Someone, she added, who is willing to work with commissioners on a “progressive vision for our residents.”

But moving on is difficult for many members of the Black community. They say the effort to end Davis’s seven-year tenure as the county’s top executive had little to do with his job performance. Instead, it had everything to do with his writing an incendiary letter last year accusing Commissioner Heidi Carter of having an “inherent bias” against him and other people of color.

Two investigations were launched soon after Davis’s letter was made public. One by the International City-County Managers Association found that Davis did not violate the organization’s code of ethics. 

A separate investigation by Duke University law professor James Coleman found that Carter’s actions were not racist in intent. Coleman concluded, however, that Carter’s criticism of the former county manager could have been reasonably perceived as racially biased “at least implicitly so.”

Coleman probably foreshadowed the board’s vote when he wrote in his report that some of the commissioners “candidly admit that the trust between them and [Davis] likely has been irreparably damaged.”

Some of Durham’s Black leaders think that Allam’s vote was an endorsement of the vitriol they contend Jacobs and Carter had for Davis. 

Hall says Jacobs drew the ire of Black residents during a county board meeting last year after Davis’s letter was made public.

“There were wall-to-wall Black folk at the meeting in support of Wendell, and Wendy tells them, ‘Oh, he got his feelings hurt. I’m sorry.’ When you look at Durham’s racial demographic, you should not be in a place of power if you don’t understand the sting of those comments,” Hall says. “How can you be in a position of leadership in this community if you don’t understand those words are harmful and dismissive to Black people?”

Nia Wilson, executive director of SpiritHouse, says Allam has consistently voted against the interests of the Black community. It started in December, when she voted for Jacobs to serve as vice chair, instead of Burns. That was followed by a vote against hiring a group to conduct racial equity training for the board (Burns also voted against that), and another vote to hire an outside attorney to review Davis’s contract.

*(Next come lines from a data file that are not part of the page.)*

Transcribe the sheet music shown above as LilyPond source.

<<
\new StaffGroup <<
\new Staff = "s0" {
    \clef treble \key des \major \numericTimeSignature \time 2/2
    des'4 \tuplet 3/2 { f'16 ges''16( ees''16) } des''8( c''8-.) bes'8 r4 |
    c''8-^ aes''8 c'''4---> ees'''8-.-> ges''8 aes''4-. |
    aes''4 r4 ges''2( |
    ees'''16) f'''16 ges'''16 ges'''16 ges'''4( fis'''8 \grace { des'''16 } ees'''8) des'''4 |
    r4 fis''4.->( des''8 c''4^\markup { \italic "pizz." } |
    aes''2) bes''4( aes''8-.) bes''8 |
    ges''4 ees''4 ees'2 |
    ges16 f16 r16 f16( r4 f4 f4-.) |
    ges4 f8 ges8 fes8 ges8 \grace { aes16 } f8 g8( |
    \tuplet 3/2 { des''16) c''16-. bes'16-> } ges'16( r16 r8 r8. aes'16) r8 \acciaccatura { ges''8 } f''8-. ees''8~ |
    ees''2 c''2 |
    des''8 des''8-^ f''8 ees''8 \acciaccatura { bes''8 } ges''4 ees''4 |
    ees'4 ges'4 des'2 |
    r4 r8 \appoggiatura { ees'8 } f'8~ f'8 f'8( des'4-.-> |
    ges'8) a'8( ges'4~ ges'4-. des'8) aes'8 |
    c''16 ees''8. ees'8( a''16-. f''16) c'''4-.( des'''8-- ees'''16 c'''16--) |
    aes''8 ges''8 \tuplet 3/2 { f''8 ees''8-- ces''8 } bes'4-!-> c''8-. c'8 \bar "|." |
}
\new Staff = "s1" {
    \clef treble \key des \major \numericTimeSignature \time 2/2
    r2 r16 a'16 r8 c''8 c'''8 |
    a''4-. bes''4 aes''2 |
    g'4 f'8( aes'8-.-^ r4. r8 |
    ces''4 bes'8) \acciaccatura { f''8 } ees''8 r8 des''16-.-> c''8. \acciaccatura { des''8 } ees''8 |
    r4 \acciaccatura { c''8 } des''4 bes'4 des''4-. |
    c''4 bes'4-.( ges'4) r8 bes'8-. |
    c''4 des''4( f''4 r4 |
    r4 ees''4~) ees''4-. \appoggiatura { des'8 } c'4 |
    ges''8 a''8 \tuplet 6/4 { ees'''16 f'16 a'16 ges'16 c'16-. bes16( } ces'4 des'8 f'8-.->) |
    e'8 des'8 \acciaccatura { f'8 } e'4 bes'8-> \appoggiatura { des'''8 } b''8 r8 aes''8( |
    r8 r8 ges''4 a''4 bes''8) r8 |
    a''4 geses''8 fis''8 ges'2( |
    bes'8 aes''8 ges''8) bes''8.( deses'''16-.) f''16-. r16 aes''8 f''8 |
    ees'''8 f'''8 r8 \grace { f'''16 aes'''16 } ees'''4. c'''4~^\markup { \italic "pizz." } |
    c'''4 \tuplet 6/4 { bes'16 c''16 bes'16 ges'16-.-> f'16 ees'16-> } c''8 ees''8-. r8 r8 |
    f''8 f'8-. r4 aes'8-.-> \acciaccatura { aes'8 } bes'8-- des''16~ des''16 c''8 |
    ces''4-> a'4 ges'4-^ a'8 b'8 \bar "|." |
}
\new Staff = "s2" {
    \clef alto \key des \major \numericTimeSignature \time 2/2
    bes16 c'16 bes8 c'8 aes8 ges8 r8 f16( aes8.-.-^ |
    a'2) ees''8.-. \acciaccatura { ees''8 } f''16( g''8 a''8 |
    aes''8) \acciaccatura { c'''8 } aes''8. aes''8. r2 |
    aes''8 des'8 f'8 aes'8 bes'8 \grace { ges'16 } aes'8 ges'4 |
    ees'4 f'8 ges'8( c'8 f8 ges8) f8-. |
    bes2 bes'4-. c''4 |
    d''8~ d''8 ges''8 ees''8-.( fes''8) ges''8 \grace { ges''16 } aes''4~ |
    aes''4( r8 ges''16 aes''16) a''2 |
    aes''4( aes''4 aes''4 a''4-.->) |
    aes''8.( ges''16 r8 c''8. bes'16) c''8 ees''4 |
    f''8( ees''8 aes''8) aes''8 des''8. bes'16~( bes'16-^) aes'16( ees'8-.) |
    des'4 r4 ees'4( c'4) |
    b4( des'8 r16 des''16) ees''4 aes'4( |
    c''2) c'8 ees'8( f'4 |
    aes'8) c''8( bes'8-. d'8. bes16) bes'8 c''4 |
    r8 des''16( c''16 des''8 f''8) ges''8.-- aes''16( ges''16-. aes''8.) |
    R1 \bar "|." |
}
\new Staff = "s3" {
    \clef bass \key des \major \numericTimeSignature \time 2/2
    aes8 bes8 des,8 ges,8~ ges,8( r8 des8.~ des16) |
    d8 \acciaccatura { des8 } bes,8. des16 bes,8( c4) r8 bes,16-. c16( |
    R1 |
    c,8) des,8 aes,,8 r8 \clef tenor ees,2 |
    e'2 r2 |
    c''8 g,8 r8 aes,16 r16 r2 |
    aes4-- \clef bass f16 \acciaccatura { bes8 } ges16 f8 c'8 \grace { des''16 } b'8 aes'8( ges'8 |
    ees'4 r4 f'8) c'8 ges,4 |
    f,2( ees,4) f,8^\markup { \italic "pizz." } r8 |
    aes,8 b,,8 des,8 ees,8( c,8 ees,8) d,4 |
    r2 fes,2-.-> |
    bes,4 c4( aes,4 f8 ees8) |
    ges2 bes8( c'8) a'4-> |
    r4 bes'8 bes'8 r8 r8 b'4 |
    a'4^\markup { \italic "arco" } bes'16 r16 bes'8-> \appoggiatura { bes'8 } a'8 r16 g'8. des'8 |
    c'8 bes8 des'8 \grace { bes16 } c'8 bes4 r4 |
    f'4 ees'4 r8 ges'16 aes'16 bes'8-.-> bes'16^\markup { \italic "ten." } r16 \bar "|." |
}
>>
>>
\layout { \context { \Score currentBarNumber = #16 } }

Hall says prior to the vote to fire Davis, she frequently spoke with Allam. She agrees with Wilson: Allam’s vote to select Jacobs as vice chair was problematic. As previously reported by the INDY, the two commissioners frequently clashed in the months after Davis’s letter.

“It was her desire to create some sense of peace and to assure us that she can offer a remedy,” Hall says of Allam’s vote for Jacobs. “But you cannot broker peace when the person who has been harmed is not an integral part of creating that remedy.”

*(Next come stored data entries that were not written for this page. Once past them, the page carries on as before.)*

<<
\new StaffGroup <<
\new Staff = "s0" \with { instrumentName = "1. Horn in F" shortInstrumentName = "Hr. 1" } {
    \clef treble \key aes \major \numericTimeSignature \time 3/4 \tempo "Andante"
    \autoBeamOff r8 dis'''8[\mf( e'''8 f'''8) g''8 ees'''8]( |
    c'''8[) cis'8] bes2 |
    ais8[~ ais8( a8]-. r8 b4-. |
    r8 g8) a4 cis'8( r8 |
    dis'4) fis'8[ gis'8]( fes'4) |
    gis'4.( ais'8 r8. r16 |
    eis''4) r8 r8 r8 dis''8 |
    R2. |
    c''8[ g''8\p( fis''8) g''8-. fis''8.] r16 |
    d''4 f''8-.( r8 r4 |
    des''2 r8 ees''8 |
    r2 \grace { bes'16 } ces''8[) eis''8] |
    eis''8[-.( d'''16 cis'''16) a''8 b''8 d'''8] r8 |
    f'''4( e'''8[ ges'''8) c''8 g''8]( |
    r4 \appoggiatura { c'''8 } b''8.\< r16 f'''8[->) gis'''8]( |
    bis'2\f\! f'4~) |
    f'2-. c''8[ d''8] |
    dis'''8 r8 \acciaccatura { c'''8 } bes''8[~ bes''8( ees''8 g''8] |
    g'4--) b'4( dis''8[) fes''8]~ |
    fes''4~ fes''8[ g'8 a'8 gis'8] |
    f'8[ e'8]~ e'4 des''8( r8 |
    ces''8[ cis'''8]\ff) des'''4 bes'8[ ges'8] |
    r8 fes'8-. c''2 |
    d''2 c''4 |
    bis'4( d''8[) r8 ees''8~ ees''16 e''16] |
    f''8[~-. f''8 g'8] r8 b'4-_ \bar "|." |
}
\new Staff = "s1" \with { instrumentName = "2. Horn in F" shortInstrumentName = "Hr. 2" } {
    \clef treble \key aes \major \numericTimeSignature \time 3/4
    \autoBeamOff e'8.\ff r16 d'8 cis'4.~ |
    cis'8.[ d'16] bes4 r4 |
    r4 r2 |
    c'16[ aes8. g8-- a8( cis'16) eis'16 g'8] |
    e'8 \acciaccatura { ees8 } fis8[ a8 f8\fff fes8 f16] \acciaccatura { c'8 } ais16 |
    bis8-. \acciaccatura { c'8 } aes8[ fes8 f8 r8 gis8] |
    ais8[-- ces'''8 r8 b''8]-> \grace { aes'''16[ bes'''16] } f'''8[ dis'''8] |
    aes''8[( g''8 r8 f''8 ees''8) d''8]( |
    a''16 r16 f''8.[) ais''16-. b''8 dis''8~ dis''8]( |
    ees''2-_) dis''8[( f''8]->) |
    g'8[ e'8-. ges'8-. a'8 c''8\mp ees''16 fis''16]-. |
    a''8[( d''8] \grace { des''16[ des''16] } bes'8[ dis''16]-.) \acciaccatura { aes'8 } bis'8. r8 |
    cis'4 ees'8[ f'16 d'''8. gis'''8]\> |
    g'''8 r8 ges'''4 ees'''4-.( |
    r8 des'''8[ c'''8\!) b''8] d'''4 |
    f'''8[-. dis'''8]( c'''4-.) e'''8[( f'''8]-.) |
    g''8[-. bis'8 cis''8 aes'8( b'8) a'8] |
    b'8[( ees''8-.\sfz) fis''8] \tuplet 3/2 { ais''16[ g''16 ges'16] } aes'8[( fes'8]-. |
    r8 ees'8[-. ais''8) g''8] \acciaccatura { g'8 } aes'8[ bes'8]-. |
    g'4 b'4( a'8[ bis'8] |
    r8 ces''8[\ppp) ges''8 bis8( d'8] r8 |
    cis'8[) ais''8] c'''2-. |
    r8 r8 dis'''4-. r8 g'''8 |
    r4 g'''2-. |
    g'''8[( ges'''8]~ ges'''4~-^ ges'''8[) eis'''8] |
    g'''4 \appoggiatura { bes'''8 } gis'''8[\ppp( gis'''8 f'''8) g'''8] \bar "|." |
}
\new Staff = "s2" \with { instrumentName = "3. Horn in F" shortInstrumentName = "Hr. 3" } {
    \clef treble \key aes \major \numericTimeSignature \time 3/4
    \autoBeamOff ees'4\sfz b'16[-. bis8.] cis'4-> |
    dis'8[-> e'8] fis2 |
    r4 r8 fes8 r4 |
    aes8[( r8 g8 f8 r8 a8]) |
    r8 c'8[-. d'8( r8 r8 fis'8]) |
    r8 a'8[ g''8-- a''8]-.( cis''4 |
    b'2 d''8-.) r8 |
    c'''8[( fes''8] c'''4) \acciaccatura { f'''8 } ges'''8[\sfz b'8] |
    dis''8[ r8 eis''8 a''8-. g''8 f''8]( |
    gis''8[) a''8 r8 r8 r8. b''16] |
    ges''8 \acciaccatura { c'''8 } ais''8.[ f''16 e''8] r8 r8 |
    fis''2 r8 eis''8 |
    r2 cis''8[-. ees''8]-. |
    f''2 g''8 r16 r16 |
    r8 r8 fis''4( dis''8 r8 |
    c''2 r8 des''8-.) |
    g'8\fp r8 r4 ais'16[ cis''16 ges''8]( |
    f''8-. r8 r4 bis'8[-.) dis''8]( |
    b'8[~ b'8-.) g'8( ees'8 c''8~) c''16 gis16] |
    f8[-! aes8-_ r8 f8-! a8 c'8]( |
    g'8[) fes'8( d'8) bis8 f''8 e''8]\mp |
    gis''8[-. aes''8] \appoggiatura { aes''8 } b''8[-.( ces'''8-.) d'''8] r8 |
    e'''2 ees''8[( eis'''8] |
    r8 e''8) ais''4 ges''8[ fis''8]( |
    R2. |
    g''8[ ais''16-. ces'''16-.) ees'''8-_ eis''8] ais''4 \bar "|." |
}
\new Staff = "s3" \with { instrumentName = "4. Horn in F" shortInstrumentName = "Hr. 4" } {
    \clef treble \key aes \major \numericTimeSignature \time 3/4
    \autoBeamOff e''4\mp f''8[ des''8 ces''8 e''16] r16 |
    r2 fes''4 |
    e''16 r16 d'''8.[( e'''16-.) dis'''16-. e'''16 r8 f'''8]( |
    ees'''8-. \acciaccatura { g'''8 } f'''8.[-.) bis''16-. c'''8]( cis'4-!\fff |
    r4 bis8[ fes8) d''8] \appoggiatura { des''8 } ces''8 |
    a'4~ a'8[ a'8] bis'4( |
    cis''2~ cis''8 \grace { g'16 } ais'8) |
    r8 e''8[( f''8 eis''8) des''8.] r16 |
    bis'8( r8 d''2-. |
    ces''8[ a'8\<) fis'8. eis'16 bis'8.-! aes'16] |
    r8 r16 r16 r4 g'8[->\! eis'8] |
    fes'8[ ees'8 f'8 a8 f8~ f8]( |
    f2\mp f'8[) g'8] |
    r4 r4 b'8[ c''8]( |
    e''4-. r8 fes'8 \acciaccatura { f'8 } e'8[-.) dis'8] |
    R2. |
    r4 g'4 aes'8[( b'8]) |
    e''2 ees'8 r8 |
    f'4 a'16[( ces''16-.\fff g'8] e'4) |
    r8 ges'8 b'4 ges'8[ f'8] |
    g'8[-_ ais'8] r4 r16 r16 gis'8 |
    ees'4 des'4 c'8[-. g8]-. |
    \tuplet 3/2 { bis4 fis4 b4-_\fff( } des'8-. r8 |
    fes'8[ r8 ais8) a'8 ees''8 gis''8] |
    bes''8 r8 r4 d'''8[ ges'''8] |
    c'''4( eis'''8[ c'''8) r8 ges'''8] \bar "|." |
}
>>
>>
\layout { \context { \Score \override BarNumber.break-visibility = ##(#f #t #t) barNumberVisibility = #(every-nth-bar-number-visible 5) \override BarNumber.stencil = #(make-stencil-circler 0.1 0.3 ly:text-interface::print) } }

Hall, who was a member of Durham’s inaugural racial equity task force, adds that what has happened in the community since Davis’s letter and his subsequent firing “is not about Nida, just like it’s not about Wendell.

“It’s about a system that uses white privilege to keep us in-fighting so it can maintain power. That is what white power does. This should not be about Nida. This is about Wendy and Heidi not being held accountable. It should not be up to Nida to be a proctor of the peace. Again, we see the pitting of people of color against one another, while white harm doers go unscathed.”

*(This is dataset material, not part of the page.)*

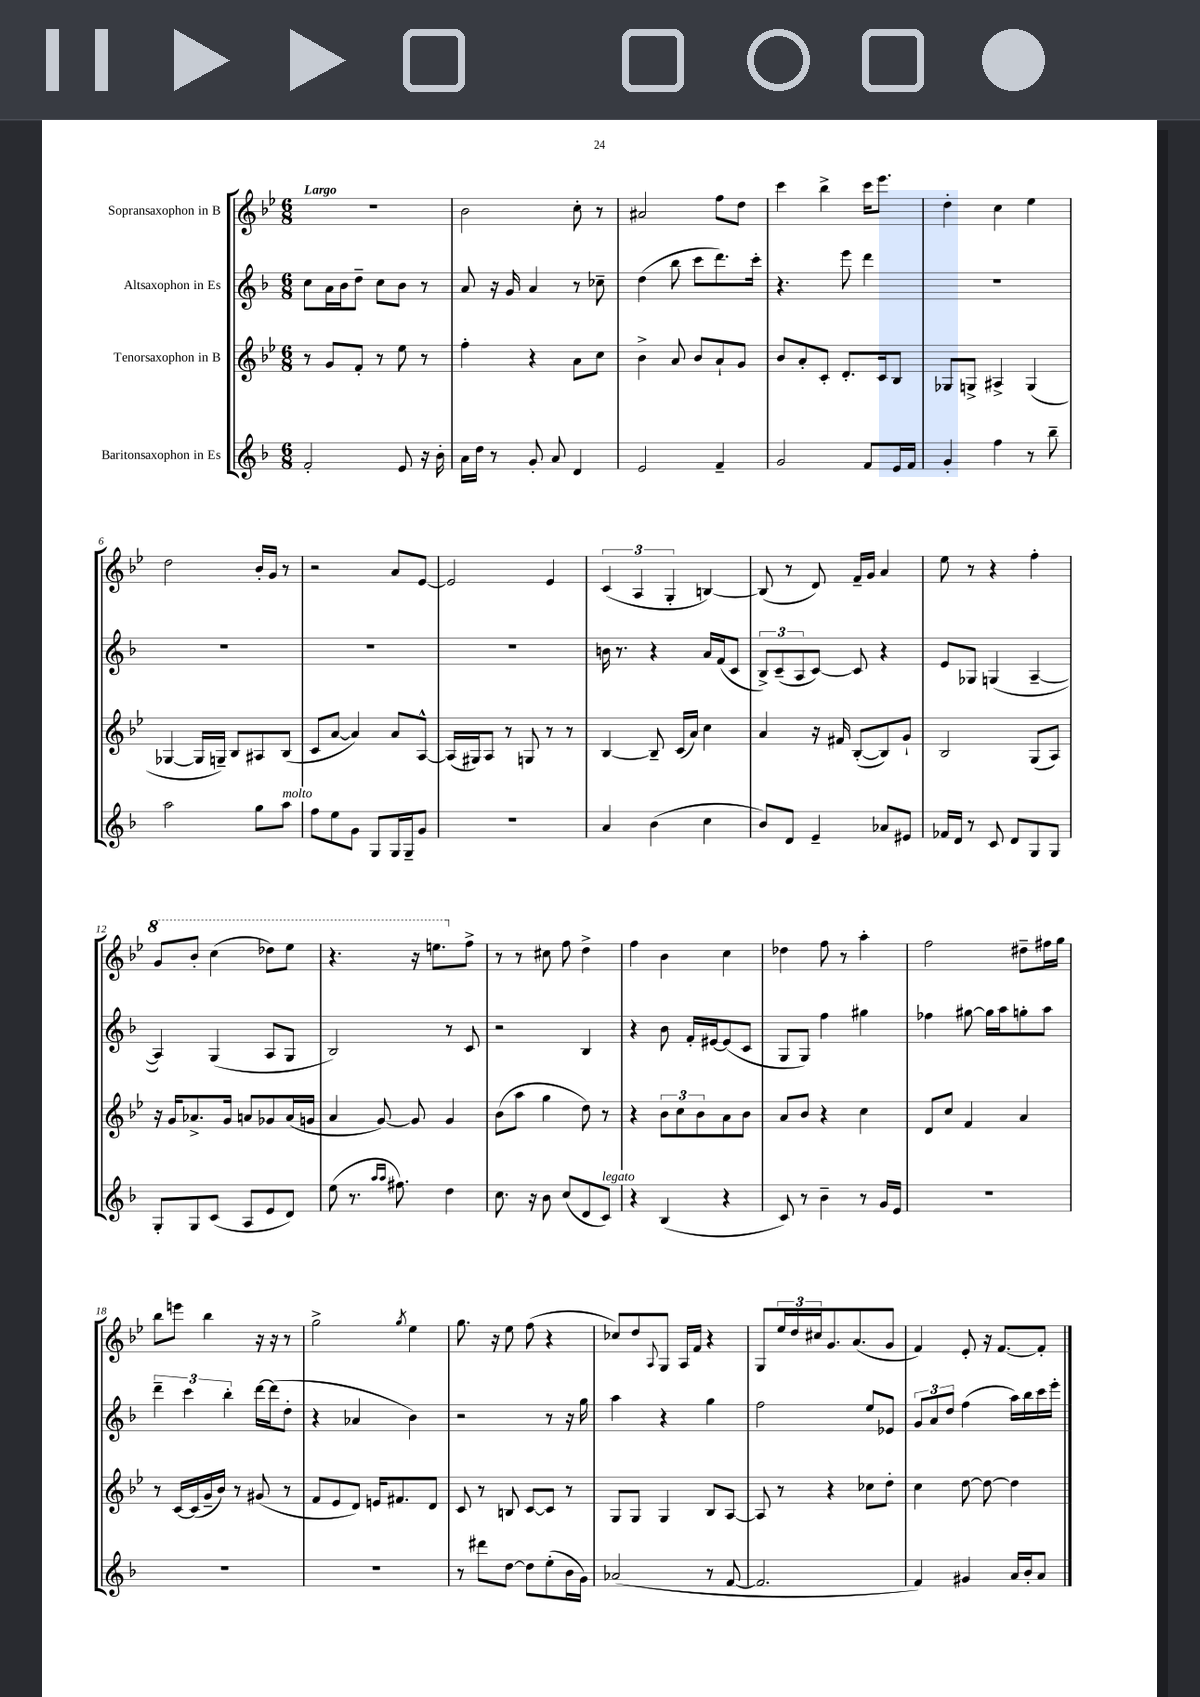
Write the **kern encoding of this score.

Despite the current discord among the county board, Allam says she will continue to work with her fellow commissioners.

“Absolutely,” she says. “I’m willing to work with all parts of Durham. I was elected by the people of Durham, and I am dedicated to serving the people of Durham. It’s about working together to close the gaps that existed long before any of us were elected. I can say for myself, I’m fully dedicated to working with the board’s four other women. We come from vastly different backgrounds. We may not always agree, but we all love this community.”

Correction: The story has been updated to reflect that Commissioner Wendy Jacobs serves as vice chair, not co-chair, of the Durham County Board of Commissioners.